To add mistral.rs to an existing Axum app, mount the mistralrs router under a sub-path. The pattern uses two builders from mistralrs-server-core:

  • MistralRsForServerBuilder constructs the engine state (SharedMistralRsState = Arc<MistralRs>).
  • MistralRsServerRouterBuilder produces an Axum Router from that state.
[dependencies]
mistralrs = "0.8"
mistralrs-core = "0.8"
mistralrs-server-core = "0.8"
axum = "0.8"
tokio = { version = "1", features = ["full"] }
use axum::{Router, routing::get};
use mistralrs_core::{AutoDeviceMapParams, ModelDType, ModelSelected};
use mistralrs_server_core::{
mistralrs_for_server_builder::MistralRsForServerBuilder,
mistralrs_server_router_builder::MistralRsServerRouterBuilder,
};
#[tokio::main]
async fn main() -> anyhow::Result<()> {
let model = ModelSelected::Plain {
model_id: "Qwen/Qwen3-4B".into(),
tokenizer_json: None,
arch: None,
dtype: ModelDType::Auto,
topology: None,
organization: None,
write_uqff: None,
from_uqff: None,
imatrix: None,
calibration_file: None,
max_seq_len: AutoDeviceMapParams::DEFAULT_MAX_SEQ_LEN,
max_batch_size: AutoDeviceMapParams::DEFAULT_MAX_BATCH_SIZE,
hf_cache_path: None,
matformer_config_path: None,
matformer_slice_name: None,
};
let shared_mistralrs = MistralRsForServerBuilder::new()
.with_model(model)
.with_in_situ_quant("4".to_string())
.build()
.await?;
let mistralrs_router = MistralRsServerRouterBuilder::new()
.with_mistralrs(shared_mistralrs)
.build()
.await?;
let app = Router::new()
.route("/", get(|| async { "My app" }))
.nest("/ai", mistralrs_router);
let listener = tokio::net::TcpListener::bind("0.0.0.0:3000").await?;
axum::serve(listener, app).await?;
Ok(())
}

POST /ai/v1/chat/completions then behaves identically to the standalone server, as do the other routes.
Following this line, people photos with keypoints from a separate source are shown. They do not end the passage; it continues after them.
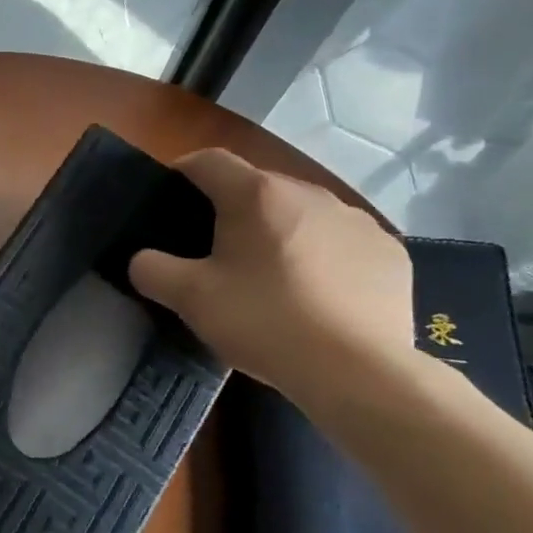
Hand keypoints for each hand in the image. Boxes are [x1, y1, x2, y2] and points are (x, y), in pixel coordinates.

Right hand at [129, 149, 415, 406]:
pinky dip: (324, 258)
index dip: (183, 172)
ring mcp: (357, 221)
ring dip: (282, 233)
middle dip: (235, 211)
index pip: (209, 161)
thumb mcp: (190, 299)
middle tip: (218, 253)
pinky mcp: (390, 253)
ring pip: (304, 214)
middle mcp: (310, 193)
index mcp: (257, 195)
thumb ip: (152, 270)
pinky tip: (319, 297)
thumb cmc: (264, 322)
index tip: (172, 199)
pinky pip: (343, 243)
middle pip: (259, 188)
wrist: (357, 371)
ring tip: (273, 279)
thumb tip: (142, 259)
MistralRsServerRouterBuilder exposes:

  • with_include_swagger_routes(bool)
  • with_base_path(&str)
  • with_allowed_origins(Vec<String>)
  • with_max_body_limit(usize)
  • with_max_tool_rounds(usize)
  • with_tool_dispatch_url(String)

MistralRsForServerBuilder exposes engine-level options (with_model, with_in_situ_quant, set_paged_attn, etc.).

For custom request shapes, share the SharedMistralRsState directly with Axum handlers and use the lower-level helpers exposed by mistralrs-server-core.

A complete example (with custom OpenAPI integration) is in the mistralrs-server-core crate-level documentation.